◆ **TASK**: Of the entries below, restate word for word only the section that runs from the line with "fruit: present [137,149,160,172]" to the line with "potted succulent: present [87,419,126,471]", counting both ends.

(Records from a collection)
^^^^^^^^
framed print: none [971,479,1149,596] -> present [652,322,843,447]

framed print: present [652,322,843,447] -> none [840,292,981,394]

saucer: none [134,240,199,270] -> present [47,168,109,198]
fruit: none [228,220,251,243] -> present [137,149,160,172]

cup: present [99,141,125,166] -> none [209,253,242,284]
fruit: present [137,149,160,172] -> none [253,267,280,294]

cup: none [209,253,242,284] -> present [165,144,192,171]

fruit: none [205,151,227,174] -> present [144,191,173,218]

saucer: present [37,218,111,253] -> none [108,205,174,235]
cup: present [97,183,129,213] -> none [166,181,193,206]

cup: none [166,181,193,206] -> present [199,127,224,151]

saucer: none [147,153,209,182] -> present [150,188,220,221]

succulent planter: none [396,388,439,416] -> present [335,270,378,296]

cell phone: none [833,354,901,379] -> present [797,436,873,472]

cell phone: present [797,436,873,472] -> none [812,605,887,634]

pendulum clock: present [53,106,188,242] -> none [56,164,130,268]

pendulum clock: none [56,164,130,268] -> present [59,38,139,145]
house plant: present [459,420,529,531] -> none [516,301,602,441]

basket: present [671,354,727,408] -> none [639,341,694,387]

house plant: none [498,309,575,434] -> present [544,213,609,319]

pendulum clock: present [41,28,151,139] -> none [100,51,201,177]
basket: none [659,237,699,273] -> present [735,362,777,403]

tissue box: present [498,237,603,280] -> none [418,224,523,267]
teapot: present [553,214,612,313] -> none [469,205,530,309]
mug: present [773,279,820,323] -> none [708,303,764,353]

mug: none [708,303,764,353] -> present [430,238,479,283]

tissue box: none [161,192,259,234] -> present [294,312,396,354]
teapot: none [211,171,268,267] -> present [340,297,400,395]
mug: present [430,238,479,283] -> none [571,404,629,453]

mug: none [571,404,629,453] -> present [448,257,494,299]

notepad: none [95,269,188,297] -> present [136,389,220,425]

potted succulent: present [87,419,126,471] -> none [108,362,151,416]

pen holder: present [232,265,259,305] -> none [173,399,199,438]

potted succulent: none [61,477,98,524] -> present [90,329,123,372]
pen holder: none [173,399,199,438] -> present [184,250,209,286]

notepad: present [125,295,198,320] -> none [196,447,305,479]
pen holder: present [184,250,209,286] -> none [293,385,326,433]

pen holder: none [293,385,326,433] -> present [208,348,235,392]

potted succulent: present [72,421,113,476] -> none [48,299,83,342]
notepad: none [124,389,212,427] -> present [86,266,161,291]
^^^^^^^^
◆ **ANSWER BOX**:
fruit: present [137,149,160,172] -> none [253,267,280,294]

cup: none [209,253,242,284] -> present [165,144,192,171]

fruit: none [205,151,227,174] -> present [144,191,173,218]

saucer: present [37,218,111,253] -> none [108,205,174,235]
cup: present [97,183,129,213] -> none [166,181,193,206]

cup: none [166,181,193,206] -> present [199,127,224,151]

saucer: none [147,153,209,182] -> present [150,188,220,221]

succulent planter: none [396,388,439,416] -> present [335,270,378,296]

cell phone: none [833,354,901,379] -> present [797,436,873,472]

cell phone: present [797,436,873,472] -> none [812,605,887,634]

pendulum clock: present [53,106,188,242] -> none [56,164,130,268]

pendulum clock: none [56,164,130,268] -> present [59,38,139,145]
house plant: present [459,420,529,531] -> none [516,301,602,441]

basket: present [671,354,727,408] -> none [639,341,694,387]

house plant: none [498,309,575,434] -> present [544,213,609,319]

pendulum clock: present [41,28,151,139] -> none [100,51,201,177]
basket: none [659,237,699,273] -> present [735,362,777,403]

tissue box: present [498,237,603,280] -> none [418,224,523,267]
teapot: present [553,214,612,313] -> none [469,205,530,309]
mug: present [773,279,820,323] -> none [708,303,764,353]

mug: none [708,303,764,353] -> present [430,238,479,283]

tissue box: none [161,192,259,234] -> present [294,312,396,354]
teapot: none [211,171,268,267] -> present [340,297,400,395]
mug: present [430,238,479,283] -> none [571,404,629,453]

mug: none [571,404,629,453] -> present [448,257,494,299]

notepad: none [95,269,188,297] -> present [136,389,220,425]

potted succulent: present [87,419,126,471] -> none [108,362,151,416]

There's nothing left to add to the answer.